Die Hirten übernehmen den Auftrag der Engel sofort. Sie gehen nach Bethlehem. Und was sehen sie? Etwas total Normales. Mutter und Kind geht es gut, es sind auch Freunde und Verwandte da. Deshalb kehren sie beruhigt zu ihren Schafen zurück.

Etwas total Normales?

Naja, wir lesen, dass der Sohn Gottes geboren worden ist, aber es war eine ganz normale Geburt. Eine schöne, doch ganz normale Geburt! Wir gehen davon aus, dass antike Texte immer nur das Besondere überliefern. Wenn nichts Besonderes vorgefallen ist, dann wird das nicht eigens berichtet. Dann war es normal.

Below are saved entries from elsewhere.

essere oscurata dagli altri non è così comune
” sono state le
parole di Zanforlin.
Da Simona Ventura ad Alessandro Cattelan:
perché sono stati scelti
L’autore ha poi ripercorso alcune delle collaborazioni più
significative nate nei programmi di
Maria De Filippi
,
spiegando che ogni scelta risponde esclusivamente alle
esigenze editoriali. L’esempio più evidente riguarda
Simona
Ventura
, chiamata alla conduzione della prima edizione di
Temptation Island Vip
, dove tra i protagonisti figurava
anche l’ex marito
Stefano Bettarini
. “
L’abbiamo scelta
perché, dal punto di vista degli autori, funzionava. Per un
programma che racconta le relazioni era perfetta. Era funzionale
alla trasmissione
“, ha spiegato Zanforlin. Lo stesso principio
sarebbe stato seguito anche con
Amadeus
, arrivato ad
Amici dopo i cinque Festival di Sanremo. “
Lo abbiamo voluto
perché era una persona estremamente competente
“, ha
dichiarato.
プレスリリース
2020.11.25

So ist es bei den Evangelien, sie sagen nichts über den Geburtsvorgang. Also müssen wir fragen, wie geschah damals eine normale Geburt? Es war ein freudiges Ereignis, aber natürlich eine reine Frauensache, Männer hatten dabei nichts verloren.

Woher wissen Sie, dass die Hirten auch Freunde und Verwandte angetroffen haben? Wir stellen uns doch die heilige Familie arm und ausgestoßen vor, „weil in der Herberge kein Platz für sie war ...“

Eine Herberge wäre kein schöner Ort gewesen, da ging man mit Prostituierten hin, nicht mit einer Hochschwangeren. Es war Martin Luther, der das Wort Herberge in die Übersetzung brachte. Heute wissen wir, mit dem griechischen Wort „Katalyma“ ist eine Art Gästezimmer oder Lagerraum gemeint. Die einfachen Häuser hatten damals zwei Räume. Im großen Hauptraum spielte sich alles ab, nachts schliefen da auch die Tiere und es gab eine Futterkrippe in der Wand.

Die Weihnachtsgeschichte erzählt von der Volkszählung, es waren also viele Leute in Bethlehem bei ihren Verwandten untergebracht. Plötzlich bekommt Maria die Wehen. In dem möglicherweise überfüllten Gästezimmer war nicht genug Platz für die Geburt, also wird sie in den Hauptraum gebracht. – Die Tiere waren tagsüber selbstverständlich draußen. – Die Frauen halfen bei der Geburt. Dann legten sie das Neugeborene an den sichersten Ort, das war die Futterkrippe.

Die berühmte Weihnachtsgeschichte erzählt also keine armselige Geburt?

Erst die spätere Deutung sagte, dass Jesus einsam geboren wurde, nachdem seine Mutter von den Wirtsleuten abgewiesen wurde. Die Beschreibung des Lukasevangeliums dagegen ist historisch glaubwürdig, und sozialgeschichtlich und kulturell authentisch. Jesus kommt behütet zur Welt, von der Dorfgemeinschaft freudig umsorgt, in einem gewöhnlichen judäischen Haushalt.

Das klingt schön, bringt aber unsere Vorstellung von der Heiligen Nacht ziemlich durcheinander...

Unsere Absicht ist es nicht, die Weihnachtsgeschichte zu zerstören. Im Gegenteil, die wissenschaftlichen Methoden führen dazu, dass man sich auf das Wesentliche konzentriert: Winter oder Sommer, Höhle oder Stall? Wir wissen es nicht, aber es ist nicht wichtig. War Josef dabei? Vielleicht. Die Windeln stehen nicht im Text.

Hirten, Engel, die drei Könige - sie waren weder drei noch Könige... Lauter Sachen, die das Drumherum bilden. Das Wesentliche aber ist, dass hier Menschen von ihrem Glauben schreiben, dass Gott in die Welt gekommen ist.

Und was kann das für uns heute bedeuten?

Weihnachten ist bei uns stark von Wirtschaft und Konsum bestimmt. Da ist es wieder notwendig, sich auf das Wesentliche zu konzentrieren: Gott kommt in die Welt und möchte den Menschen nahe sein.